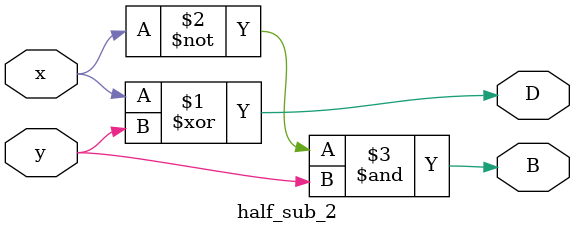
<source format=v>
module half_sub_2(x, y, D, B);
	input x, y;
	output D, B;
	assign D = x ^ y;
	assign B = ~x & y;
endmodule
</source>
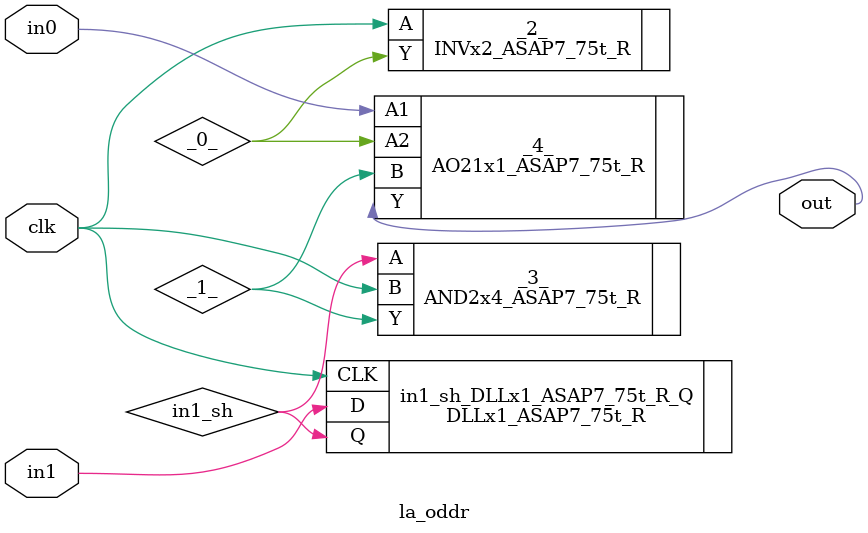
<source format=v>
/* Generated by Yosys 0.37 (git sha1 a5c7f69ed, clang 14.0.0-1ubuntu1.1 -fPIC -Os) */

module la_oddr(clk, in0, in1, out);
  wire _0_;
  wire _1_;
  input clk;
  wire clk;
  input in0;
  wire in0;
  input in1;
  wire in1;
  wire in1_sh;
  output out;
  wire out;
  INVx2_ASAP7_75t_R _2_ (
    .A(clk),
    .Y(_0_)
  );
  AND2x4_ASAP7_75t_R _3_ (
    .A(in1_sh),
    .B(clk),
    .Y(_1_)
  );
  AO21x1_ASAP7_75t_R _4_ (
    .A1(in0),
    .A2(_0_),
    .B(_1_),
    .Y(out)
  );
  DLLx1_ASAP7_75t_R in1_sh_DLLx1_ASAP7_75t_R_Q (
    .CLK(clk),
    .D(in1),
    .Q(in1_sh)
  );
endmodule

</source>
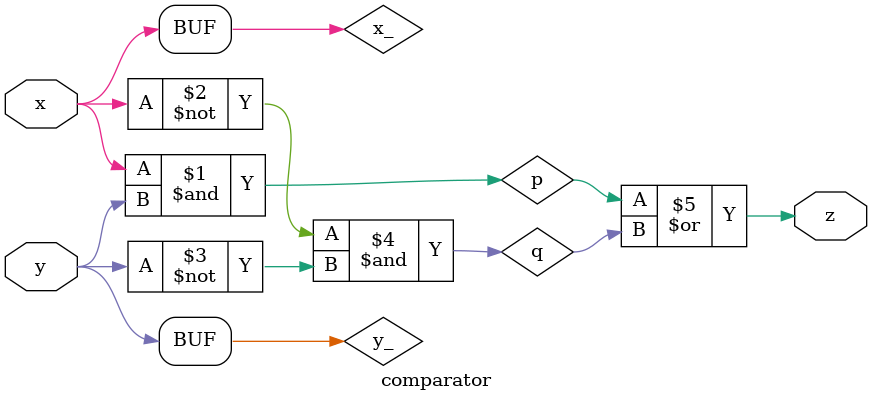
<source format=v>
module comparator(
    input x,
    input y,
    output z
);

    wire x_, y_, p, q;
    and(x_, x);
    and(y_, y);
    and(p, x, y);
    and(q, ~x, ~y);
    or(z, p, q);
endmodule
</source>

______

Except for the pictures, print the data above exactly.

| Reply to the task |
<source format=v>
module half_sub_2(x, y, D, B);
	input x, y;
	output D, B;
	assign D = x ^ y;
	assign B = ~x & y;
endmodule
</source>
<source format=v>
/* Generated by Yosys 0.37 (git sha1 a5c7f69ed, clang 14.0.0-1ubuntu1.1 -fPIC -Os) */

module la_oddr(clk, in0, in1, out);
  wire _0_;
  wire _1_;
  input clk;
  wire clk;
  input in0;
  wire in0;
  input in1;
  wire in1;
  wire in1_sh;
  output out;
  wire out;
  INVx2_ASAP7_75t_R _2_ (
    .A(clk),
    .Y(_0_)
  );
  AND2x4_ASAP7_75t_R _3_ (
    .A(in1_sh),
    .B(clk),
    .Y(_1_)
  );
  AO21x1_ASAP7_75t_R _4_ (
    .A1(in0),
    .A2(_0_),
    .B(_1_),
    .Y(out)
  );
  DLLx1_ASAP7_75t_R in1_sh_DLLx1_ASAP7_75t_R_Q (
    .CLK(clk),
    .D(in1),
    .Q(in1_sh)
  );
endmodule

</source>
<source format=v>
module comparator(
    input x,
    input y,
    output z
);

    wire x_, y_, p, q;
    and(x_, x);
    and(y_, y);
    and(p, x, y);
    and(q, ~x, ~y);
    or(z, p, q);
endmodule
</source>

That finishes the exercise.